Below are the records; copy each line in which "notepad" can be found.

[[ EXERCISE INPUTS open ]]

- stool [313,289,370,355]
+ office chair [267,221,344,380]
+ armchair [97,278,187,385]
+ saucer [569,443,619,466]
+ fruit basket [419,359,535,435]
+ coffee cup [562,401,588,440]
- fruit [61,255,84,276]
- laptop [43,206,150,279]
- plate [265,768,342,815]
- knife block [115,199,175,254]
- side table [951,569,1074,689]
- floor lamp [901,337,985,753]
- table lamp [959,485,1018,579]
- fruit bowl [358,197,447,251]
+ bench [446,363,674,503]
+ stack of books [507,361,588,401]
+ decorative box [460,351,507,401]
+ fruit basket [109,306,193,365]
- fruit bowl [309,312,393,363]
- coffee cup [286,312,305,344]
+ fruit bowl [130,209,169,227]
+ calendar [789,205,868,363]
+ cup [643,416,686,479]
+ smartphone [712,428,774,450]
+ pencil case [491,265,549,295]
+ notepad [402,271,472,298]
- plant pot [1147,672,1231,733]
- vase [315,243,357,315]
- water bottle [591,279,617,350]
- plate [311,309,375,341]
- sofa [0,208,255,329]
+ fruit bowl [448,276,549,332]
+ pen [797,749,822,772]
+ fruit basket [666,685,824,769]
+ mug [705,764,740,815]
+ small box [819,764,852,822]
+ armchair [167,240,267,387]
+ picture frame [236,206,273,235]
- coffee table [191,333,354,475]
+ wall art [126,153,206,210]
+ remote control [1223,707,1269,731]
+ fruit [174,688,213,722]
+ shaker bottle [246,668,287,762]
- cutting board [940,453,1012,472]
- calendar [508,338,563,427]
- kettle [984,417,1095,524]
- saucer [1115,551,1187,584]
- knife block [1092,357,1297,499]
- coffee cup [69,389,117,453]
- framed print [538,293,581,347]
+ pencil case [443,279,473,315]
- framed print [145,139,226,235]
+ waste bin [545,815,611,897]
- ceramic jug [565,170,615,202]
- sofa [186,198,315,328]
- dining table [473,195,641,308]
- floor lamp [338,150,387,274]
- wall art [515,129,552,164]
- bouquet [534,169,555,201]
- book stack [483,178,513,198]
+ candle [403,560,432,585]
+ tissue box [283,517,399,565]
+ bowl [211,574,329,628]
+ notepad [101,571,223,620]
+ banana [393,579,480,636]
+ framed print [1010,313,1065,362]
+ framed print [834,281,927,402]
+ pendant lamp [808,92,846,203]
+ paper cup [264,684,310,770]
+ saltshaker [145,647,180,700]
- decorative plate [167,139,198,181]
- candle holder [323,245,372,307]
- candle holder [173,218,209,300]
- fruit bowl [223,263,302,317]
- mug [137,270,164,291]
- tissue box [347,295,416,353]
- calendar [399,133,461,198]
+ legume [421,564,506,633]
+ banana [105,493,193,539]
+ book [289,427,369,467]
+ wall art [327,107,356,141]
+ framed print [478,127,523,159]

[[ EXERCISE INPUTS closed ]]

RESPONSE TO THIS TASK ▸
+ notepad [402,271,472,298]
+ notepad [101,571,223,620]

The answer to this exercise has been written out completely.